A new risk assessment score developed by researchers at Dana-Farber Cancer Institute and the Broad Institute of MIT and Harvard reveals how multiple myeloma, a form of blood cancer, begins and progresses from precancerous to malignant states by tracing DNA mutations. The score, called an MM-like score, assesses the severity of disease and risk of progression to active cancer, with higher scores indicating faster progression. In the future, the MM-like score could be used in clinical practice to inform decisions about early intervention.
"In patients with a precursor condition for multiple myeloma, the multiple myeloma-like score helps to predict who is at a higher risk of progressing to active cancer," says co-senior author Jean-Baptiste Alberge, PhD, an instructor in Medicine at Dana-Farber. "This study brings us closer to more personalized care for patients with a precursor stage of cancer and could better inform early intervention strategies in the future."
The study was published in Nature Genetics.
Multiple myeloma is a cancer in plasma cells that affects 32,000 individuals in the United States each year. Prior to developing multiple myeloma, patients go through precursor stages of the disease called monoclonal gammopathy of undetermined significance (MGUS) or smoldering multiple myeloma (SMM). Approximately 1 to 10 percent of patients with these conditions progress to active multiple myeloma per year, with 50-percent of high-risk SMM cases progressing within two years.
"There has been an urgent need to identify genomic risk factors that predict disease progression in smoldering myeloma," says Dr. Irene Ghobrial, Director of the Center for Early Detection and Interception of Blood Cancers at Dana-Farber. "This is especially true as we start early therapeutic interception for high risk SMM. Our data provides a simple genomic score that can help predict progression and can improve on our clinical markers to help stratify risk for our patients."
Existing risk stratification models for multiple myeloma characterize patients as "high" or "low" risk based on measures of tumor burden. These models do not include genetic factors. The MM-like score defined in this study focuses on the presence and progressive evolution of genetic abnormalities to assess the state of the disease. The MM-like score increases over time with the accumulation of mutations that drive the disease.
"Treating risk as simply 'high' or 'low' fails to capture the complexity of tumor timing and evolution, and we saw an opportunity to redefine it through whole-genome sequencing," says Alberge.
Along with co-first authors Ankit Dutta, PhD, a postdoctoral fellow in the Ghobrial lab, Andrea Poletti, PhD, a post-doctoral fellow at the University of Bologna, Italy, and collaborators from the UK, Germany, and Greece, Alberge compiled mostly whole genome sequencing data from over 1,000 individuals with multiple myeloma and precursor conditions, including 218 patients with MGUS or SMM. The study provides one of the largest analyses of whole genome data for multiple myeloma and its precursor conditions to date.

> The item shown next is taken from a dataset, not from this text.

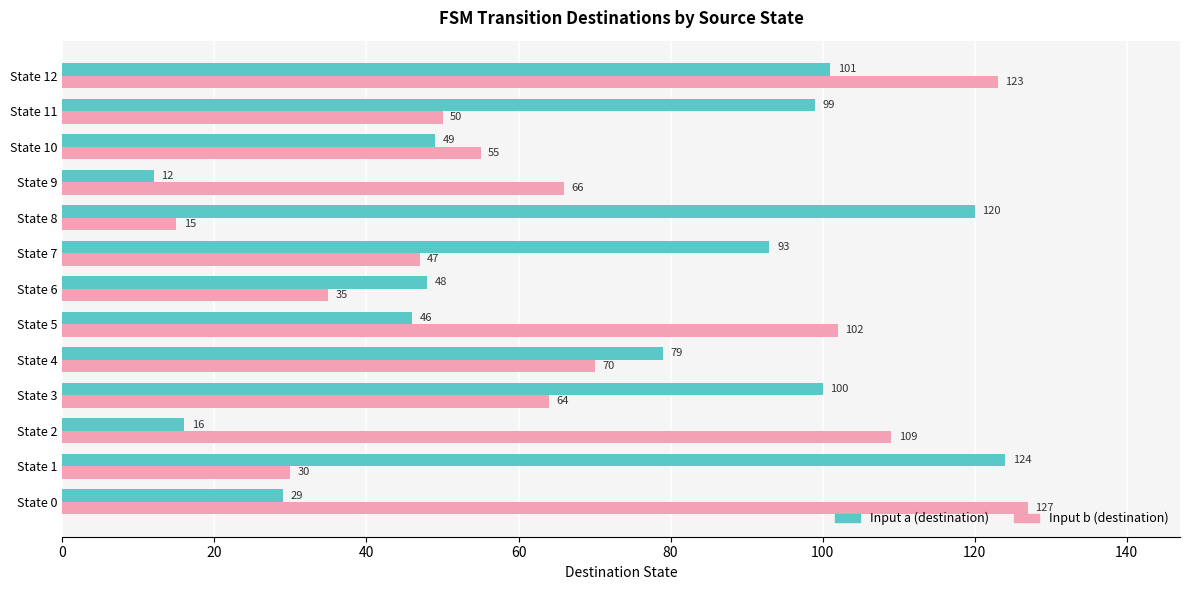

At how many categories does at least one series exceed 22?

13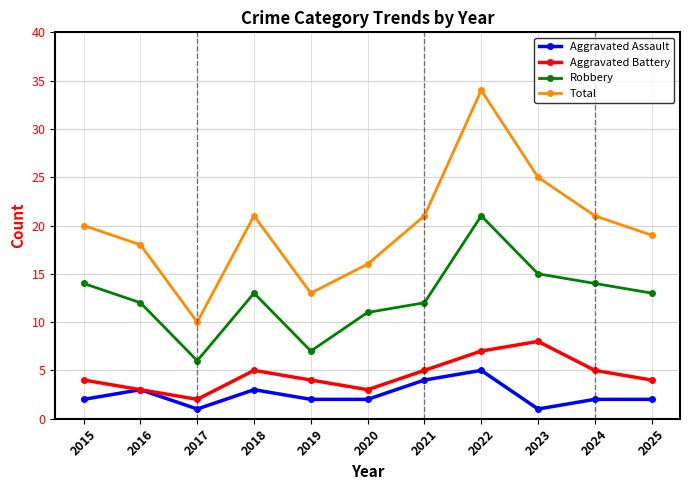

What is the sum of all Total values?

218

"This study greatly improves our ability to discover both potentially clinically-actionable cancer-driving mutations in MM and the timing of when these events occur across disease states," says Gad Getz, PhD director of Cancer Genome Computational Analysis at the Broad Institute of MIT and Harvard and director of bioinformatics in the Krantz Family Center for Cancer Research and Department of Pathology at Massachusetts General Hospital. "These insights wouldn't be possible without access to deeply sequenced whole genomes from a large number of patients and across different disease stages."
By comparing mutations that were more commonly found in active disease than in asymptomatic precursor forms, they were able to identify genes that are likely linked to the transformation to active disease. The study also revealed the likely order and timing of genetic mutations.
To validate the score, the team evaluated 47 tumor samples from 20 patients at various points in the progression of disease. They found that the MM-like scores in individual patients reflected the course of their disease in multiple cases. For example, 11 of 13 patients who did not progress during the period of observation had stable MM-like scores, and 5 of 7 patients who did progress had MM-scores that increased at the time of progression.
The study also uncovered surprising findings about the origins of multiple myeloma. The team estimates based on this study that the earliest genomic changes related to the disease may appear very early in life, in the patient's 20s or 30s, even though multiple myeloma is typically not diagnosed until much later.
To make the MM-like score more clinically accessible, the team is developing a test based on liquid biopsies instead of bone marrow biopsies to collect DNA. This change would potentially enable more frequent monitoring of the evolution of the condition. In addition, the team aims to continue to validate and improve the score by studying more patients over longer periods of time.
Funding: Multiple Myeloma Research Foundation, Dr. Miriam and Sheldon G. Adelson Medical Research Foundation, International Myeloma Society, Dana-Farber Cancer Institute, Krouse Family Foundation, the National Institutes of Health, and Stand Up to Cancer.